"I'm telling you, I'm innocent!" Erik Boyette traced a hand across his brow. "Why would I want to poison Kathryn Smithe?"
Inspector King crossed and uncrossed his legs, then scribbled something down on his notepad. "Why indeed? Grayson."
A reliable yet shabby-looking police sergeant stepped forward. "Yes, sir?"
"Fetch Miss Blyde, will you, please? Thank you. Now, Mr. Boyette, why did you wish to kill your fiancée?"
Boyette frowned. "Kill Ethne? Are you mad? It's Miss Smithe that's dead, isn't it?"
The inspector smiled and folded his fingers together. "Yes, it is Miss Smithe, God rest her soul. The point—" There was a knock on the door. "Come in, Grayson. The point, Mr. Boyette, is this: Miss Smithe pretended to be your betrothed, for goodness knows what petty reason. You believed her, slipped something into her punch and here we are. The question is 'why'?"
"You had the opportunity: A crowded party, noise, distractions."

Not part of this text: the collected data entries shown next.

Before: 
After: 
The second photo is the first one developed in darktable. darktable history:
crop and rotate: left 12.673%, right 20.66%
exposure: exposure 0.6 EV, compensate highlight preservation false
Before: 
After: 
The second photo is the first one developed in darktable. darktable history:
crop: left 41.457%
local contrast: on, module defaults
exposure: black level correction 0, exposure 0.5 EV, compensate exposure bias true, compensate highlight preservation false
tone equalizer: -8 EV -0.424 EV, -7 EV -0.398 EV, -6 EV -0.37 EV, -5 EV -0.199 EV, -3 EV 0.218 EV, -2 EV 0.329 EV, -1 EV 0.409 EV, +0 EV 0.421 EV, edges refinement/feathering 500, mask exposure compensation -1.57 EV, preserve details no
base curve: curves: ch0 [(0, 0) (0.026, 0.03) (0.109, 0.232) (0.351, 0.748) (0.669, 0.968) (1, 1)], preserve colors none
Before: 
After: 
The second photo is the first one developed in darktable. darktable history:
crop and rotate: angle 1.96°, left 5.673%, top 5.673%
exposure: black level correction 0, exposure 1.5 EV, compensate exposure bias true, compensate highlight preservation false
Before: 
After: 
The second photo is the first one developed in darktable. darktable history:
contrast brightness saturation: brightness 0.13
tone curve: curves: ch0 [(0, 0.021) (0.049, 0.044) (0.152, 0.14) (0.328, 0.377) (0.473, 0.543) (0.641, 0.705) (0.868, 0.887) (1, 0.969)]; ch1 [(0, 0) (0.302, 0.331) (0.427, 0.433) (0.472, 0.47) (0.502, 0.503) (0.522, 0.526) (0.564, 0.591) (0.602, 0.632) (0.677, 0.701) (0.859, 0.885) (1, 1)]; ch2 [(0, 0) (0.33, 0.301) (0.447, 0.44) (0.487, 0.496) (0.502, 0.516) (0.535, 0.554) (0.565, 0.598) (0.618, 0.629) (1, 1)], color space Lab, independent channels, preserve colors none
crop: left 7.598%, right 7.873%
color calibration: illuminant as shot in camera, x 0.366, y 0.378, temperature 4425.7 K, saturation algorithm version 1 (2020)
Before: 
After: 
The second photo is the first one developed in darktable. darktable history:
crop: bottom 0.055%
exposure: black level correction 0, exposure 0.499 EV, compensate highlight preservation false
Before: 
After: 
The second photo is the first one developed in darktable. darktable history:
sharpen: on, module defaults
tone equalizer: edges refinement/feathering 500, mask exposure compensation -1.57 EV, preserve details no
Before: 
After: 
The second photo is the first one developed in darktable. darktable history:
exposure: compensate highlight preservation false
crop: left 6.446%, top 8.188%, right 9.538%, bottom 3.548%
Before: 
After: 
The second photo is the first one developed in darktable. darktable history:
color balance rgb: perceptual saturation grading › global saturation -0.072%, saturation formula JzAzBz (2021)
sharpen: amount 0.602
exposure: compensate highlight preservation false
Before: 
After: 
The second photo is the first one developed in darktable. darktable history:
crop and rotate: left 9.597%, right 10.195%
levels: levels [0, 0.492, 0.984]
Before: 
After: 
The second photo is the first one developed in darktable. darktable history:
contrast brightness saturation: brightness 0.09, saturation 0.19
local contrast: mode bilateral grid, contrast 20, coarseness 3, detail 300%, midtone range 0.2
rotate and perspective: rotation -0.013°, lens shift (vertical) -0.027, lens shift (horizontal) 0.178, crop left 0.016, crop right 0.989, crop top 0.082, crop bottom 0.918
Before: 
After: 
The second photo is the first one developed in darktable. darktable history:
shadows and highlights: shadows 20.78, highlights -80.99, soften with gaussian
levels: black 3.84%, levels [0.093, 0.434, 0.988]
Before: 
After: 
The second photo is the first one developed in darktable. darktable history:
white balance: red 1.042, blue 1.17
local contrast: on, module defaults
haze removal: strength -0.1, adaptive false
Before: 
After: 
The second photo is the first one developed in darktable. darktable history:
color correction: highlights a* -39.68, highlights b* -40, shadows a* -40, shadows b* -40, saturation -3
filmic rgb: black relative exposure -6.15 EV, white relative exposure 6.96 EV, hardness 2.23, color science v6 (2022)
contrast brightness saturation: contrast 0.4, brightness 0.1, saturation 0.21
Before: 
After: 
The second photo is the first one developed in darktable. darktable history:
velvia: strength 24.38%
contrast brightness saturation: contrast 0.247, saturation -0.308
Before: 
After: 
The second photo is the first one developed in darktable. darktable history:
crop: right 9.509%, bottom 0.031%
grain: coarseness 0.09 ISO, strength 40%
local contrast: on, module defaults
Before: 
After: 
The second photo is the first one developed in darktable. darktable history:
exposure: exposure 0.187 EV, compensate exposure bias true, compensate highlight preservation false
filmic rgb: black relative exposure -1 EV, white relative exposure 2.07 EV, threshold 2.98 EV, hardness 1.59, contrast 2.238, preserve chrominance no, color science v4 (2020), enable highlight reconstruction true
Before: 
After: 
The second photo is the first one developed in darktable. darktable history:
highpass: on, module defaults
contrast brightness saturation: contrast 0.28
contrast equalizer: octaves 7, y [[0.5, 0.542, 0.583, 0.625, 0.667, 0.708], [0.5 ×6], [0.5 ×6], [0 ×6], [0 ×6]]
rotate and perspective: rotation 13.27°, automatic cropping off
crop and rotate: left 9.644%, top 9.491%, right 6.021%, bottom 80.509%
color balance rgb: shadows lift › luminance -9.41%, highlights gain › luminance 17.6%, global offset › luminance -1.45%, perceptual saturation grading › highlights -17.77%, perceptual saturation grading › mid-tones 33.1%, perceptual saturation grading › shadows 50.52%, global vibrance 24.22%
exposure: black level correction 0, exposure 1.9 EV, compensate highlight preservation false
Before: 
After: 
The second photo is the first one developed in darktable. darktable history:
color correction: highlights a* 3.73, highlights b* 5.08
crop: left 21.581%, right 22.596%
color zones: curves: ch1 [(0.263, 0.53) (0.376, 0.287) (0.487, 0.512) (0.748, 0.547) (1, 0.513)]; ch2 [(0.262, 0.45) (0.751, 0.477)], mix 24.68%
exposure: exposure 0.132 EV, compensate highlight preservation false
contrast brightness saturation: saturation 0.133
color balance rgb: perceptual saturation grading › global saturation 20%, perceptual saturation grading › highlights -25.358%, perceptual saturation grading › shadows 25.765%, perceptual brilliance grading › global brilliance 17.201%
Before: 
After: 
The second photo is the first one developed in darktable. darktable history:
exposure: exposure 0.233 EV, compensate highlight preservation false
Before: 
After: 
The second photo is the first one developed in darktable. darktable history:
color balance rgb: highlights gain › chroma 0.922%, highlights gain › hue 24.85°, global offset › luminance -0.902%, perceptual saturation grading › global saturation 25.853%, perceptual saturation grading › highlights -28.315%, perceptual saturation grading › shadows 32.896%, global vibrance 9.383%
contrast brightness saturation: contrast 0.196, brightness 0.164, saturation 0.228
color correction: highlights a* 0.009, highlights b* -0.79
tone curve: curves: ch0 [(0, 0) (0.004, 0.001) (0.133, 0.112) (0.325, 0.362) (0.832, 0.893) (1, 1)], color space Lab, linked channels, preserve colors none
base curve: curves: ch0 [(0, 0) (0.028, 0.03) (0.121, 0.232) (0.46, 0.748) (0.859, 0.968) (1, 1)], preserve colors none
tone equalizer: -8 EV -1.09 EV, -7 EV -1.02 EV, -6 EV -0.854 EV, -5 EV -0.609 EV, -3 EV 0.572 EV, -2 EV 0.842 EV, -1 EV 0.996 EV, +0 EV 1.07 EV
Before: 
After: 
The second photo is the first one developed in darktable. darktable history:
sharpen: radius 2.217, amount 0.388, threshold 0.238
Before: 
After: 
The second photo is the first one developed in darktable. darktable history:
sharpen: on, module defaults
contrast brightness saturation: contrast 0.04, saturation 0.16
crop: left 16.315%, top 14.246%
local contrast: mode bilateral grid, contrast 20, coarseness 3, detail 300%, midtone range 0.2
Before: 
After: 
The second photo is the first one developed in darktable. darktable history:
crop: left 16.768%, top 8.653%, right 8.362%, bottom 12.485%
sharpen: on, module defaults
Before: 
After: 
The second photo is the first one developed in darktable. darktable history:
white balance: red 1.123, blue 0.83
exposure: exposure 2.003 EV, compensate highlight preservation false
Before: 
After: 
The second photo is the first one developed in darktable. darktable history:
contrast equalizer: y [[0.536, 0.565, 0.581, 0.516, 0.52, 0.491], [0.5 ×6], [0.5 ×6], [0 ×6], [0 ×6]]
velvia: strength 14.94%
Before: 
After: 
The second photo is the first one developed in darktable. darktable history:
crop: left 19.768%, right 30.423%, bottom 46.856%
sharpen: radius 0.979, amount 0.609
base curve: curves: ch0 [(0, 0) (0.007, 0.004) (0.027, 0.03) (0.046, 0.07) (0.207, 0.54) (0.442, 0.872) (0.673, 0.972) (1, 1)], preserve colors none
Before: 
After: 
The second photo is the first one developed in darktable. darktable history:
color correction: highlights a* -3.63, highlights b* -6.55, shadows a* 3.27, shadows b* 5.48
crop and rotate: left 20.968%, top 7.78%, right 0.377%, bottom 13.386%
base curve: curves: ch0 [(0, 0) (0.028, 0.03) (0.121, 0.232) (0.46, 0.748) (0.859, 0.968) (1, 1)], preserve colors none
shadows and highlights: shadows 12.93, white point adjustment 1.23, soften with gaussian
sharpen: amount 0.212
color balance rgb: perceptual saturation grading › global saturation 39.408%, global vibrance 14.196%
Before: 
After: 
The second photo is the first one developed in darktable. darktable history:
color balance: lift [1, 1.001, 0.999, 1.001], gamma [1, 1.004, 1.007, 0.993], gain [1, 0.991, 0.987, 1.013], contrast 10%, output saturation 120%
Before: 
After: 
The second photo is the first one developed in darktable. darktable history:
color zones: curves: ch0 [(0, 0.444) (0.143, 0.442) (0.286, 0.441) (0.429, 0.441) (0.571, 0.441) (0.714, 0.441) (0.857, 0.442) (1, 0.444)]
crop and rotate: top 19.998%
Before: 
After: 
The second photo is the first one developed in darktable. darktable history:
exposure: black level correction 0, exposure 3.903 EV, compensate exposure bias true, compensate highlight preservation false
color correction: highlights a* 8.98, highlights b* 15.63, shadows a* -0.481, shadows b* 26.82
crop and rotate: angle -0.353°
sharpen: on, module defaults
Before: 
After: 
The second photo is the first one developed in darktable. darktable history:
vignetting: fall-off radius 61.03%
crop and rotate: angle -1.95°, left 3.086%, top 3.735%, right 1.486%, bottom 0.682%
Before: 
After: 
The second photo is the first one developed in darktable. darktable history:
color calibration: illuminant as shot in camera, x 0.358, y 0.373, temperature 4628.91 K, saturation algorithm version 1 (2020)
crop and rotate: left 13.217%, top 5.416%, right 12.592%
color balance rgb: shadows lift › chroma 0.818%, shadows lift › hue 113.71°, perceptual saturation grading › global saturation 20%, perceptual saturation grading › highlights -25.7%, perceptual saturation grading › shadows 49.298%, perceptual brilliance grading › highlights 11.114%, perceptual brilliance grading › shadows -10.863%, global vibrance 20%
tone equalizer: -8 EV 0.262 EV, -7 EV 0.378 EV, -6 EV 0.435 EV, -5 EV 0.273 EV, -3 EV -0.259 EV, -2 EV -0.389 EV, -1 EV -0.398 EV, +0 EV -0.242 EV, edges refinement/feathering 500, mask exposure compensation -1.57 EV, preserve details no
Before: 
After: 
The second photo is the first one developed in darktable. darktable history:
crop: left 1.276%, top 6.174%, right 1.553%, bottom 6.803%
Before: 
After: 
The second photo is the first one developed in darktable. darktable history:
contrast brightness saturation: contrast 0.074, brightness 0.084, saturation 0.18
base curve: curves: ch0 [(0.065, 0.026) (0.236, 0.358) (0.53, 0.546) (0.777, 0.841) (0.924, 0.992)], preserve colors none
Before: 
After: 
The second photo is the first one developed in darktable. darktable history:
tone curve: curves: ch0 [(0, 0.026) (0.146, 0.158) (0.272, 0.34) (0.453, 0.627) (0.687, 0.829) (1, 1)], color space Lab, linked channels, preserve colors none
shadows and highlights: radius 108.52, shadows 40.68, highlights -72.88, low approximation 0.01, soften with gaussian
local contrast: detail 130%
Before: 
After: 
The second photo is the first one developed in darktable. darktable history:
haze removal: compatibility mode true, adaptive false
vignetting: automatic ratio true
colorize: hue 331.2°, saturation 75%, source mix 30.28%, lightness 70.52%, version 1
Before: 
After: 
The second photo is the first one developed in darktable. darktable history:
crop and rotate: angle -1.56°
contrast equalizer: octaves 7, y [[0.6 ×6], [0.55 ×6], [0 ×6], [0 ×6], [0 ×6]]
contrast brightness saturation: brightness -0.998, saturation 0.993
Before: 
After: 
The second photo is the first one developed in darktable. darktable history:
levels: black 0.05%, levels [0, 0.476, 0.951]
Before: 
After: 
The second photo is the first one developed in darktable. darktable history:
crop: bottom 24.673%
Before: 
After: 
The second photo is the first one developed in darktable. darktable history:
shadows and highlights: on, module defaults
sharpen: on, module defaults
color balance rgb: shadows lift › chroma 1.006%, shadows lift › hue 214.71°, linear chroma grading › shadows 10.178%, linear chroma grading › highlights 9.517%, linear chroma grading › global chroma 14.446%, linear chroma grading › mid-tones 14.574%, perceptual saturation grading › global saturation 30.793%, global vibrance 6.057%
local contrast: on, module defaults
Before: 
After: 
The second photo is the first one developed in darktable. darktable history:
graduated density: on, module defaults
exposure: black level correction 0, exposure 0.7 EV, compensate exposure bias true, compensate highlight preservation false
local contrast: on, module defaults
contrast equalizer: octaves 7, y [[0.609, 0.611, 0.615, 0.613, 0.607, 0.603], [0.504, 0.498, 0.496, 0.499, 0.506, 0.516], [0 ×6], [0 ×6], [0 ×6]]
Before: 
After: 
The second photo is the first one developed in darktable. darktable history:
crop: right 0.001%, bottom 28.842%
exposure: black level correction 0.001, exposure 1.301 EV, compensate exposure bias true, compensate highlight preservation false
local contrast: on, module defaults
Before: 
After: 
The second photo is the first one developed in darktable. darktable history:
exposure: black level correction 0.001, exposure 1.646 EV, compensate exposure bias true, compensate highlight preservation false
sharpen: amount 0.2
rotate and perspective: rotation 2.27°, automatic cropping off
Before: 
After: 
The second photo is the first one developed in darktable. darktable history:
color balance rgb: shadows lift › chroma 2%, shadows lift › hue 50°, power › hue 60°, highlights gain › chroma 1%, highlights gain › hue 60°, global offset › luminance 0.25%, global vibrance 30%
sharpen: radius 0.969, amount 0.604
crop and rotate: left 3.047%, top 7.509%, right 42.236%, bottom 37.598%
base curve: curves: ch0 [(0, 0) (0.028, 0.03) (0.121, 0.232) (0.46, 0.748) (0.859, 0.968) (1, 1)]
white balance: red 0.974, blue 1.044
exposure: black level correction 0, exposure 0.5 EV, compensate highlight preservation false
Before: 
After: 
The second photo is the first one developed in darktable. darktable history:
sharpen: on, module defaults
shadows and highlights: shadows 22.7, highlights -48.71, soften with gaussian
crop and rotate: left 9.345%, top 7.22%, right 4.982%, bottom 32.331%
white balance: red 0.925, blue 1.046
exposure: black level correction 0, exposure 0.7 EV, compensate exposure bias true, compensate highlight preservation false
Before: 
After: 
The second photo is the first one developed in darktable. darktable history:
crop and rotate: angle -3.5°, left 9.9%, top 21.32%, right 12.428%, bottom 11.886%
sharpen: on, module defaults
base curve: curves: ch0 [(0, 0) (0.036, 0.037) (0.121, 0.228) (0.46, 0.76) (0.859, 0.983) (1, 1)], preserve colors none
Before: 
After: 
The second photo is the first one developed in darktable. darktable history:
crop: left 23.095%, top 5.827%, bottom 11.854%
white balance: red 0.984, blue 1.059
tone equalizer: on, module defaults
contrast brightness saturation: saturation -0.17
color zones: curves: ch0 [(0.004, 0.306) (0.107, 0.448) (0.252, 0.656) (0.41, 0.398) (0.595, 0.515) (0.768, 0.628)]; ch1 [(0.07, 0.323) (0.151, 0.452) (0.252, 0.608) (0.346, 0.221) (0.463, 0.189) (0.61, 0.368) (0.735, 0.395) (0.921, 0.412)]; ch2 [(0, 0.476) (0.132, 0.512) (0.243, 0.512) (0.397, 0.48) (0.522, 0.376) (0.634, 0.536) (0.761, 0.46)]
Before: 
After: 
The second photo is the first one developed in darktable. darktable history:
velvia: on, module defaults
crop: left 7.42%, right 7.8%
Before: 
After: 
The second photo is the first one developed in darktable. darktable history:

"I didn't do it! You must believe me, Inspector; I would never harm Ethne Blyde. I love her."
King nodded. "Love. Love can do funny things to a fellow." He turned to the door. "Ah, Grayson. I see you brought the girl." His eyes traveled to another gentleman who had also entered the room. "What's this?"
"Mr. African, sir," said Grayson.
"Ackerman, actually, sir," the man said.
Grayson rolled his eyes. "I'm sorry, sir; he said he wanted to help, and he was very persistent."
"Every Tom, Dick, and Harry thinks he can solve a murder." King waved them away with an inky hand. "Tell him to leave; I don't need some old fool getting in the way and muddling things up for me."
Mr. Ackerman gave a bow and said, "Sir, please do not think I'm an interfering busybody. You see, I was the chief inspector in charge of the original X Murder case."
The confusion on Miss Blyde and Mr. Boyette's faces was nothing to the surprise on Grayson's stubbly mug. King, however, grunted and pointed to the leather armchair opposite him. "Miss Blyde, you may have a seat there. Mr. Grayson, take Mr. Boyette into another room; I'll send for you both again when I'm ready. And… Ackerman, was it?"
"At your service," said Ackerman.
"We'll see. You may take the window seat. Now, Miss Blyde, tell me truthfully: Why were you and Miss Smithe dressed in an identical manner?"
Miss Blyde, now without wig and mask, took the seat offered her. "The truth? I don't know."
"You don't know what the truth is, my dear?" In an identical movement, King and Ackerman drew a notepad from their inner jacket pockets.
"No, no, I know what the truth is, and the truth is this: I don't know why she dressed like I did. We're good friends."
Inspector King looked at the pale-faced beauty, sitting tall and straight before him. One of her hands clutched to the armrest, while the other rested a pointed finger against her lower lip. King jotted down a few letters next to the woman's name, letters that would be gibberish to another. "Please, continue."
"Well, I told her what I was wearing tonight. She obviously copied me purposely."
"Do you know what possible motive she might have had?"
For a moment, Miss Blyde looked like she had no answer to the question, then burst out suddenly: "She's jealous. That's why she did it. Erik told me he thought that Kathryn was I when she came from the punch bowl."
"And where were you when Miss Smithe was getting punch?"
A blush came over her pale features, and she hemmed and hawed a little before answering. "I was powdering my nose. There's nothing odd about that, is there?"
Mr. Ackerman answered instead. "No, but didn't Mr. Boyette believe you to be at the punch bowl?"
Every trace of the blush disappeared from Miss Blyde's face. "How did you—?" She looked over at Mr. Ackerman for the first time since entering the room. "How dare you!" she spat. "How dare you accuse me of this nonsense."
Ackerman's eyes narrowed. "You have been caught in two lies tonight, madam. The truth would be refreshing."
"Two lies?" she parroted.
"Ackerman," said King in a tone of warning.
"Isn't it true that you and the late Miss Smithe were after the same man? That you weren't close friends at all?"
"I never!" she cried.
"Enough," King roared. "Mr. Ackerman, if you continue to interrupt me, I shall see you behind bars."
With a shrug, Mr. Ackerman lowered his notebook and said, "Very well, Inspector. I shall behave myself."
Inspector King turned back to Miss Blyde. "A thousand apologies, Madam. It shall not happen again."
"I should think not," she said.
"Might I ask one polite question?"
At this, the woman sat up more straightly in her chair and folded her hands in her lap. "Yes?"
"Where were you doing missions work in Africa?"
Miss Blyde crinkled her brow. "I've never been. Why?"
"Oh, you have a hint of a foreign accent in your voice. One often picks up that sort of thing when one visits different countries. I was merely curious, having traveled to South Africa recently myself."
Miss Blyde nodded stiffly, as if she did not approve of such travels.